La diagnosi avviene in base alle caratteristiche cliniche ed eventualmente all’analisi della storia familiare e può essere confermata con un’indagine genetica (ricerca di mutazioni nei geni PTPN11, RAF1, KRAS, SOS1, NRAS e BRAF). Va comunque ricordato che, per molti pazienti, la causa genetica della malattia non è ancora stata identificata. Inoltre, vista la variabilità clinica della malattia, l’analisi molecolare di altri geni implicati in malattie correlate (HRAS, MEK1, MEK2, CBL e SHOC2) può indirizzare verso una più corretta valutazione clinica. Se una mutazione responsabile è già stata identificata in un componente della famiglia, si può effettuare una diagnosi prenatale con l’indagine genetica del feto attraverso villocentesi o amniocentesi. L’età media alla diagnosi è di nove anni.

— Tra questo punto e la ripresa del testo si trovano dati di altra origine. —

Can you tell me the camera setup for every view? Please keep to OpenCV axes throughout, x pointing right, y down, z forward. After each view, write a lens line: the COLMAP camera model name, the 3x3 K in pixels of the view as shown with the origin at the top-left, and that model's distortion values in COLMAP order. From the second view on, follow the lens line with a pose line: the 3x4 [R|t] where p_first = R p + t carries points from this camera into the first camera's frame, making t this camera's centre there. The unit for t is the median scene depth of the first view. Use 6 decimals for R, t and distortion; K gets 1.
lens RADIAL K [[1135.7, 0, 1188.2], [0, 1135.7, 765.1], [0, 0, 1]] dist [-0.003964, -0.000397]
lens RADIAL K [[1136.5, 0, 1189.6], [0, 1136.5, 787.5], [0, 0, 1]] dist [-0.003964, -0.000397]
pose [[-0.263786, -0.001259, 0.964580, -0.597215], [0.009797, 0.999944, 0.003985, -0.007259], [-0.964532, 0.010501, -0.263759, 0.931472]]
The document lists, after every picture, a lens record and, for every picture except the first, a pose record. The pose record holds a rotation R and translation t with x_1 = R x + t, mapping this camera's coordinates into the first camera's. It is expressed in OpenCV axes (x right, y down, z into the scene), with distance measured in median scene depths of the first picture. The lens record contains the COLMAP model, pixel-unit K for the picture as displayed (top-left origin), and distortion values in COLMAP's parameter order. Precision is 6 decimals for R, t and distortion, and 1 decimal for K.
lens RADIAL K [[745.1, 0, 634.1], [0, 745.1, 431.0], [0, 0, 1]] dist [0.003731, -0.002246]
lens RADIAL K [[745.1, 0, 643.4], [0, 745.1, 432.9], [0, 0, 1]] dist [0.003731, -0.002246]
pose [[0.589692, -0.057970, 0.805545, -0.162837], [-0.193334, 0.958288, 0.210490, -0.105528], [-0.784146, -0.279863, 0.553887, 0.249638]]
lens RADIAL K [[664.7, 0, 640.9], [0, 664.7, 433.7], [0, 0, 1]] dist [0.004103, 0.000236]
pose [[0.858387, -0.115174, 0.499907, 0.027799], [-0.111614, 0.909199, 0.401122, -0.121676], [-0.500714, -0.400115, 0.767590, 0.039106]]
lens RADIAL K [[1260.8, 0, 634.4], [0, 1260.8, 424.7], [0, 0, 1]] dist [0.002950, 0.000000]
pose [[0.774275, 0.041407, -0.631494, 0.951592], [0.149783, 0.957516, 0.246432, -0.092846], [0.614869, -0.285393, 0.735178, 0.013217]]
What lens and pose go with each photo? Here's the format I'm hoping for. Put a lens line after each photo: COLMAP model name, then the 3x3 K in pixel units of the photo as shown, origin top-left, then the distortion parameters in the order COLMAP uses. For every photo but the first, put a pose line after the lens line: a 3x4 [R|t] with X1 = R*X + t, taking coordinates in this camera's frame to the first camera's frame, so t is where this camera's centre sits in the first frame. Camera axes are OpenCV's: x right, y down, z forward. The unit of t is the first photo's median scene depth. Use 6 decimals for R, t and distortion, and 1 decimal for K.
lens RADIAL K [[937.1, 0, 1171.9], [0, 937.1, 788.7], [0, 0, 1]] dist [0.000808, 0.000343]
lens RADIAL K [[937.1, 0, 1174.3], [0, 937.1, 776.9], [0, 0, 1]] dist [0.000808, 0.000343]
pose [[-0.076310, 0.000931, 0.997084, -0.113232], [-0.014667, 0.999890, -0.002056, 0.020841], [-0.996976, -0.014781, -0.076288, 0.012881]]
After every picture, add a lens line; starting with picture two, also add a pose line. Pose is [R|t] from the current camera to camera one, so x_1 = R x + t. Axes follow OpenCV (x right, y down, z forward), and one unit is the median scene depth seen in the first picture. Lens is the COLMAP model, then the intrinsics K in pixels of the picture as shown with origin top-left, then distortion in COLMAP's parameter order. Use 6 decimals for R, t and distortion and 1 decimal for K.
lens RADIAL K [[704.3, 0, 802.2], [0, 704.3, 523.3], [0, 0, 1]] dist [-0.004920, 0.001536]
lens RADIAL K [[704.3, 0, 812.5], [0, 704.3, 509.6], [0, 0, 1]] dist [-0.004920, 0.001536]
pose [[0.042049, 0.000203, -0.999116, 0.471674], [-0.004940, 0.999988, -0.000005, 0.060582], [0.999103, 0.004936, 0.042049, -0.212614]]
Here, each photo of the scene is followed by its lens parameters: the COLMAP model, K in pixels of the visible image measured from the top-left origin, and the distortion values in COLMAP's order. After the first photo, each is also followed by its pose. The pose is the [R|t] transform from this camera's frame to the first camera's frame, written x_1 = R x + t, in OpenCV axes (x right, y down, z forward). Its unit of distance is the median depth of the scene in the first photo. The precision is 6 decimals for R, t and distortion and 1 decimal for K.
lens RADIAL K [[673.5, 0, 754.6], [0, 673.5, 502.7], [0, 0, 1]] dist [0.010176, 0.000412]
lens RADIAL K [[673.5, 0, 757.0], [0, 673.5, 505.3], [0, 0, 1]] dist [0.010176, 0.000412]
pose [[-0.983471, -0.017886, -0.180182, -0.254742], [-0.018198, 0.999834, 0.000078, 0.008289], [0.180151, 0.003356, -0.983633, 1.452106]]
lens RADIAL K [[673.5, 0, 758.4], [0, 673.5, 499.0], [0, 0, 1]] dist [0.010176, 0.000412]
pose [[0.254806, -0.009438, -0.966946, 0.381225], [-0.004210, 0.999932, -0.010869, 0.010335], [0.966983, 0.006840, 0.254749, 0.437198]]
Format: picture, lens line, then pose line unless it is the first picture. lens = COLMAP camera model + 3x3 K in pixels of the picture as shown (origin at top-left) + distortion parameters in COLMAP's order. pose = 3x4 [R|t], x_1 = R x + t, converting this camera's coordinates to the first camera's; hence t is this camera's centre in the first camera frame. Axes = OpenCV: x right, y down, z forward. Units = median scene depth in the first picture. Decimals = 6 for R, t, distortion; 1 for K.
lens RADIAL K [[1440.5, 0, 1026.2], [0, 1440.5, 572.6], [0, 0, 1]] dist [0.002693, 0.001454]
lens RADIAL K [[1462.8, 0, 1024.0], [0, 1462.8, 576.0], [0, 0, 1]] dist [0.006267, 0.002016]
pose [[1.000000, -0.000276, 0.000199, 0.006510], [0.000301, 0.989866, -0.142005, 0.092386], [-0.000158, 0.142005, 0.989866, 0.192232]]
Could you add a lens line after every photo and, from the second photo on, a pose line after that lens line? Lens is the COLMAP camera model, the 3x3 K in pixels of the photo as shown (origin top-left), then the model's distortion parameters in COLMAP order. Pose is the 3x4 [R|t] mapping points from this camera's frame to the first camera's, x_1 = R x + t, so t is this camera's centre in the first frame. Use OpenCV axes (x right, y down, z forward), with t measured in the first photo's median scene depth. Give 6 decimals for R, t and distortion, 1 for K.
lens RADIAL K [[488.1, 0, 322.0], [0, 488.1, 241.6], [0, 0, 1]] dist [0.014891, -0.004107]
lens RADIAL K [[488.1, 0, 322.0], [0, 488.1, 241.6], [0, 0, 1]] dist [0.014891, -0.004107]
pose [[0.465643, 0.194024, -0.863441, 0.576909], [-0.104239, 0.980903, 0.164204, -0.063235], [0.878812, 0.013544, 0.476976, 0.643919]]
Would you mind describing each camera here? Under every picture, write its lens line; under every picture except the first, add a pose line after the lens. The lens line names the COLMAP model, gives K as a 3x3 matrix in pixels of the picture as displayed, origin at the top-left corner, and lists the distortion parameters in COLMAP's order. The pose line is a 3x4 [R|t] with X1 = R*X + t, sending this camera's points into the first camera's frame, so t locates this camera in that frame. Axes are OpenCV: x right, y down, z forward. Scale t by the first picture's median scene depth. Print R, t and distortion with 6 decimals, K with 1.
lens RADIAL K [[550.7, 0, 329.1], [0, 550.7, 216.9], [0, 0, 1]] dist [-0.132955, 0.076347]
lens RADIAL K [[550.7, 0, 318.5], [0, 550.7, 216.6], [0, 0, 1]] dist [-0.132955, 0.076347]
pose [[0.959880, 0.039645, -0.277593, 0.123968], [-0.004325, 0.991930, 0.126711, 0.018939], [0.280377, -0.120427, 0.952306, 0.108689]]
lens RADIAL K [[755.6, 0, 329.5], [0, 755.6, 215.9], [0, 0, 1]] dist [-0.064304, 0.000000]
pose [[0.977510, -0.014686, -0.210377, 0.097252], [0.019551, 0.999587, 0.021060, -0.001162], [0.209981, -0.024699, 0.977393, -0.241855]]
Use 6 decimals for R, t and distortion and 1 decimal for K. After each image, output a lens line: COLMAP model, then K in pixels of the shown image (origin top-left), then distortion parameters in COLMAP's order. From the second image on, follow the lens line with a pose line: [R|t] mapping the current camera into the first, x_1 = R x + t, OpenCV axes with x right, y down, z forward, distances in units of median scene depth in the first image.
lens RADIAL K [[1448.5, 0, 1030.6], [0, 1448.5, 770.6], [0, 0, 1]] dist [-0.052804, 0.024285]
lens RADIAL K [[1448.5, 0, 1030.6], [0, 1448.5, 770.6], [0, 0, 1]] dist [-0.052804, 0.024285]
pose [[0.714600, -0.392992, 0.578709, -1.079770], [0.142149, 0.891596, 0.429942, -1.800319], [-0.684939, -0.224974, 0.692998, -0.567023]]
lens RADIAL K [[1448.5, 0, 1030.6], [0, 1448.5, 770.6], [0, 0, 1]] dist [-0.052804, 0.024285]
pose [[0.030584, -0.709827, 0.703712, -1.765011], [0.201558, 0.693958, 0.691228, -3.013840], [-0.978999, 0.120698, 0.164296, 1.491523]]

Quali sono le possibilità di cura attualmente disponibili per la sindrome di Noonan?

Non esiste una terapia specifica, anche se studi preclinici su modelli animali sono in corso per valutare l’efficacia di alcuni farmaci che inibiscono in maniera specifica l’attività degli enzimi “mutati” responsabili  della malattia. Alcune lesioni cardiache devono essere corrette per via chirurgica, mentre in alcuni casi è consigliata l’assunzione di ormone della crescita. In generale, i bambini affetti dalla sindrome vanno tenuti sotto controllo per quanto riguarda la funzionalità cardiaca, la crescita, lo sviluppo motorio, la coagulazione del sangue. Se seguita in modo adeguato, la maggior parte dei bambini colpiti cresce normalmente e raggiunge senza problemi l’età adulta.

Aspettative di vita

La speranza di vita è generalmente normale (paragonabile al resto della popolazione) se sono assenti difetti cardiaci congeniti importanti. L’aspettativa di vita diminuisce all’aumentare della gravità delle patologie cardiache.